Identifying and Diagnosing the Adult Neck Mass
to the editor: I read with pleasure the article, “The Adult Neck Mass,”1 in American Family Physician. I would like to add a few facts that family physicians might find useful.
In patients with thyroglossal cysts, a physical examination usually reveals a midline mass at or below the hyoid bone that moves with protrusion of the tongue and swallowing. As many as 62 percent of these ducts contain ectopic thyroid tissue.2 Other neck swellings moving with protrusion of the tongue include subhyoid bursitis and a plunging ranula.
Although rare, the carotid body tumor (chemodectoma), a lateral neck swelling, is the most common extra-adrenal paraganglioma. Examination reveals a rubbery, nontender mass at the level of the carotid bifurcation, along the anterior border of the sternomas-toid, more mobile laterally than vertically. Innervated by the glossopharyngeal nerve, it is poorly encapsulated. Many exhibit transmitted pulsations from the carotid vessels or, less commonly, expand themselves, reflecting their extreme vascularity. A bruit that disappears with carotid compression may be heard. Neurologic examination may reveal deficits of the lower cranial nerves. Most paragangliomas secrete catecholamines, although few patients become symptomatic.2 Metastatic disease, which occurs more frequently, dictates a thorough evaluation for head and neck primaries.
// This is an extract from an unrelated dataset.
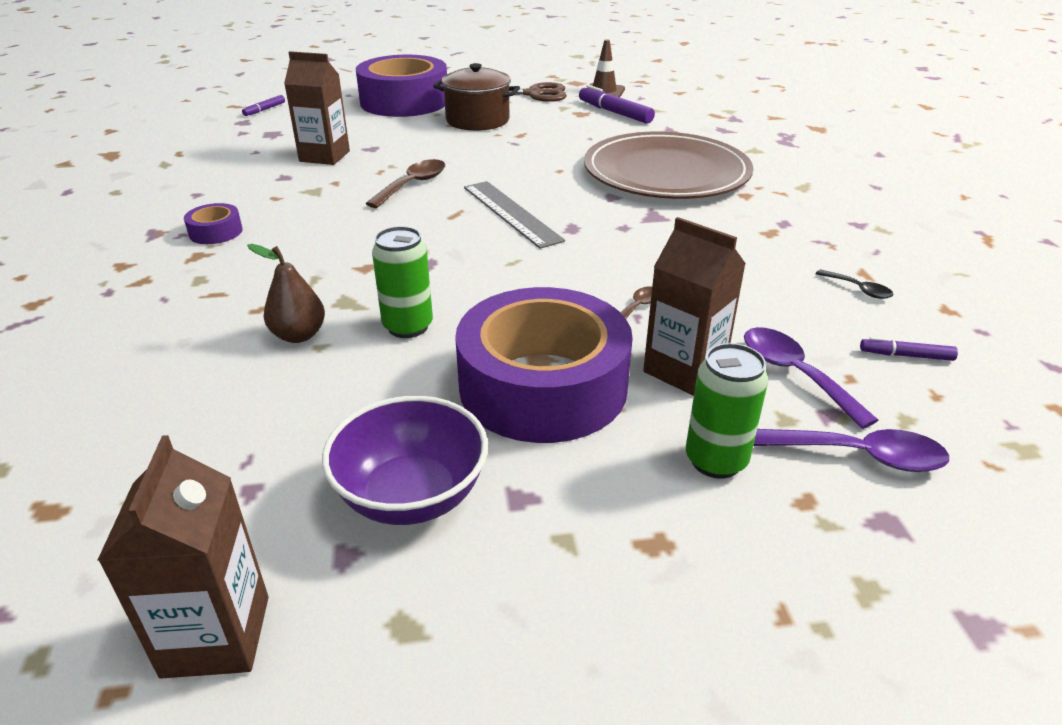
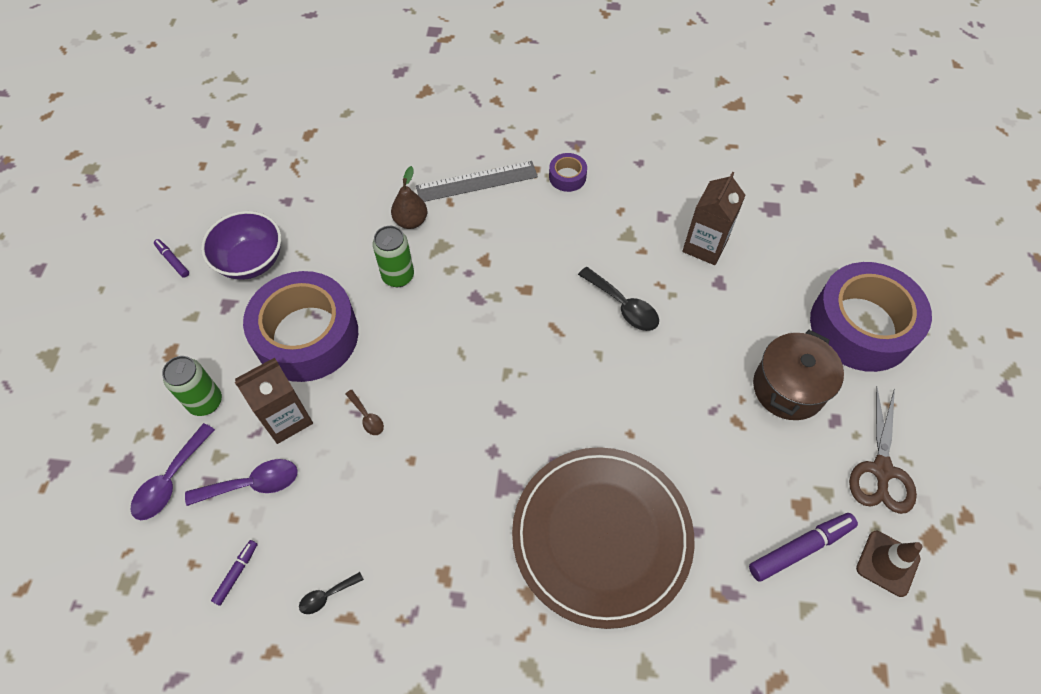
camera: 105 degrees right, 25 degrees up
brown carton [98,435,269,679] -> none
purple marker [242,95,285,116] -> purple marker moved to [154,239,189,278]
brown spoon [365,159,445,208] -> black spoon [578,267,659,331]
grey ruler [464,181,565,249] -> grey ruler moved to [416,161,538,202]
Open and percutaneous biopsy should be avoided because of risk of hemorrhage. Duplex ultrasound, computed tomography, or carotid angiography is diagnostic; carotid angiography estimates the size of the tumor, bilaterality, possible involvement of the external and internal carotid arteries, and evaluation of primary atherosclerotic disease. Surgery with vascular reconstruction is the procedure of choice, although the low incidence of malignancy and the chronic nature of the tumor favor a more conservative approach in asymptomatic, elderly, or high-risk patients.
A pulsatile lateral neck swelling is the most common presentation of a carotid artery aneurysm; other symptoms include pain, transient ischemic attack, stroke, hoarseness, and dysphagia.3 A carotid duplex scan is confirmatory, although arteriography still remains the gold standard.
Branchial cysts manifest most commonly in persons 20 to 39 years of age. In patients older than 40 years, branchial cysts should be treated as malignant until proven otherwise.4 Consider the possibility of the branchio-otorenal syndrome, a distinct entity with branchial arch anomalies (e.g., cysts, sinuses, fistulas, auricular pits, deafness, cleft palate/uvula, renal anomalies).
Any cervical adenopathy should prompt an examination of the axillary, epitrochlear, mediastinal, external iliac, and inguinal chains. The presence of supraclavicular lymphadenopathy should focus on examination and possible imaging of the thorax, abdomen, and pelvis (breast, lung, liver, pancreas, gastrointestinal tract, genitalia) for primaries. The left supra-clavicular lymph node (Virchow's node) receives, through the thoracic duct, the lymph drainage below the diaphragm, thus reflecting infradiaphragmatic disease. Hodgkin's disease in children usually presents as asymptomatic cervical or supraclavicular lymphadenopathy, which may fluctuate over time.5 Two thirds of patients will have mediastinal adenopathy, which may produce symptoms of tracheal or bronchial compression.